Photo courtesy: National Cattlemen’s Beef Association
Q: Can you explain NCBA’s increased negotiated cash trade policy that was voted on at their summer meeting (July 27-30, 2020) in Denver ?
Two fed cattle policies were proposed at the meeting last week.
One of these policies was led by a northern coalition made up of Iowa, Nebraska, Missouri, and one of the Texas Cattlemen’s groups representing the cow calf producers in that state. There was about twenty-five or twenty-six states that had signed onto this northern fed cattle policy. This policy stated that NCBA would support a regulatory or legislative solution to increase the number of negotiated cash trade up to a robust number established by research supported and funded by NCBA.
The second policy had similar wording to the northern policy, but was absent of anything that would allow for any kind of regulatory or legislative mandate. It was completely voluntarily based and essentially had no teeth; no backing to really cause negotiated cash trade to increase.
Q: What defines a robust market?
Dr. Stephen Koontz of Colorado State University, a respected economist within NCBA, has done research that has produced different numbers by region that show what each region needs in order to achieve robust price discovery.
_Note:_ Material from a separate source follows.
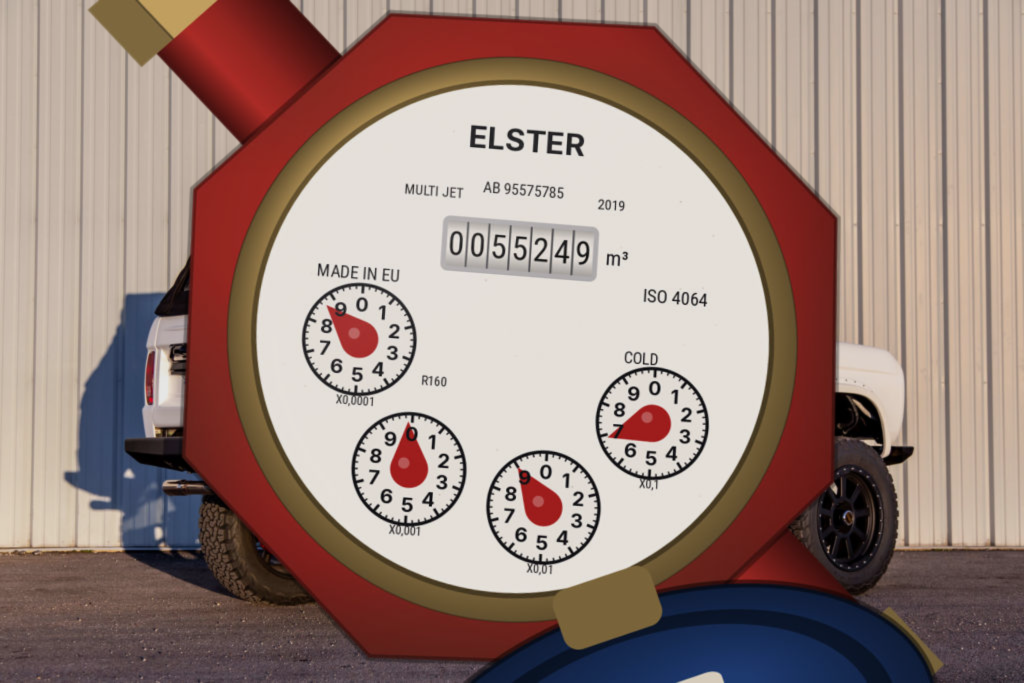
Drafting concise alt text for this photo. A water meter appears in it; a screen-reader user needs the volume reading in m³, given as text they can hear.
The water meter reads 55249.6898 m³
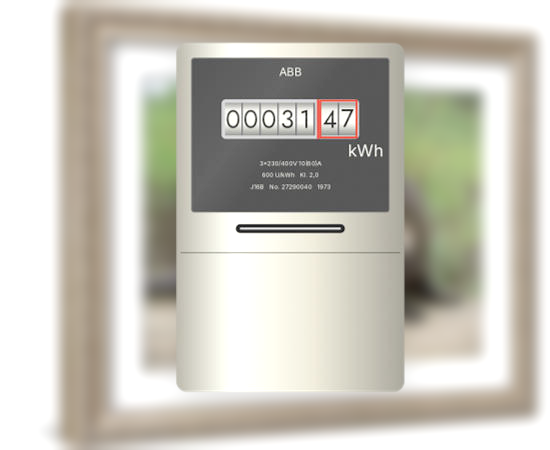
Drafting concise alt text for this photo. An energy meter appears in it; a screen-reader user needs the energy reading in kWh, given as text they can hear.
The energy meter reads 31.47 kWh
This robust number could theoretically change with updated research. Koontzs’ research is at best four years old and some of it up to fifteen to eighteen years old. NCBA needs to continue their research to truly determine what fair, robust pricing is across the different regions.
Q: Do you think the market will correct itself in the next 90 days, or do you think that we will end up needing a legislative or regulatory mandate?
In my own opinion, I don’t think Texas and Kansas, where we see a definite lack of negotiated cash trade, will be able to voluntarily move those numbers to achieve robust pricing. Their system has evolved into a vertically integrated system entrenched with formula cattle; going forward it will be difficult for producers in that area to move away from this system.
Q: If the market does end up correcting itself in the next 90 days, and as time goes on we slowly work back to where we are today with minimal negotiated cash trade, how will the NCBA policy handle that kind of situation?
If we are able to achieve robust price discovery, but then we see these numbers decrease below what they should be, NCBA will step up to the plate and address the situation by again giving regions a set amount of time to increase those numbers. If that doesn’t work, a regulatory or legislative solution will be sought out.
Q: Is there anything else you’d like to touch on regarding NCBA’s summer meetings?
As producers, we need to decide whether or not we’re going to be part of the solution or problem when it comes to these issues facing our cattle industry. Folks need to get involved.